Melatonin inhibits 6‐hydroxydopamine production in the brain to protect against experimental parkinsonism in rodents

  We tested the hypothesis that melatonin regulates formation of 6‐hydroxydopamine (6‐OHDA) in the brain and thereby protects animals from dopaminergic neurotoxicity and the development of parkinsonism in animals. Employing a ferrous‐ascorbate‐dopamine (FAD) hydroxyl radical ( • OH) generating system, in the present study we demonstrate a dose‐dependent attenuation of 6‐OHDA generation by melatonin in vitro.
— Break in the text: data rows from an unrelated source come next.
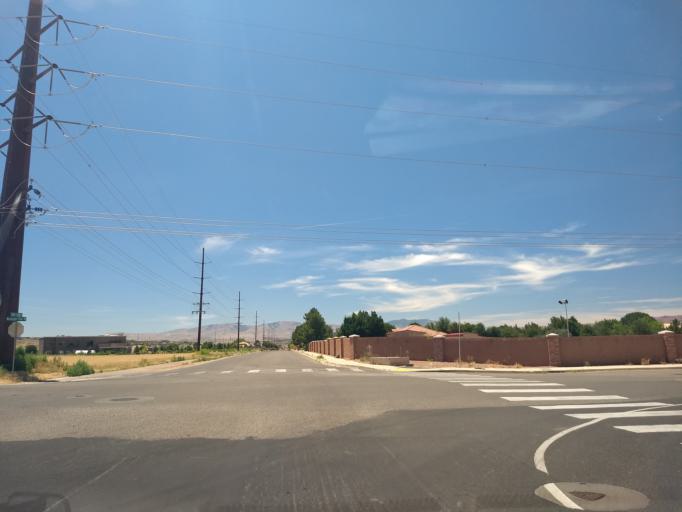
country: US
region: Utah
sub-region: Washington County
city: Washington
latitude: 37.0890
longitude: -113.4996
Intra‐median forebrain bundle infusion of FAD caused significant depletion of striatal dopamine (DA), which was blocked by melatonin. Per‐oral administration of l ‐3,4‐dihydroxyphenylalanine (l ‐DOPA) for 7 days caused a dose‐dependent increase in the formation of 6‐OHDA in the mouse striatum, which was increased synergistically by the systemic administration of the parkinsonian neurotoxin, 1‐methyl‐4‐phenyl‐1,2,3,6‐tetrahydropyridine (MPTP) on the 7th day of l ‐DOPA treatment. Melatonin treatment significantly attenuated both the l ‐DOPA and MPTP‐induced increases in the levels of striatal 6‐OHDA, and protected against striatal DA depletion caused by the neurotoxin. These observations suggest a novel mode of melatonin‐induced dopaminergic neuroprotection in two models of Parkinson’s disease, and suggest the possible therapeutic use of this well‐known antioxidant indoleamine neurohormone in parkinsonism.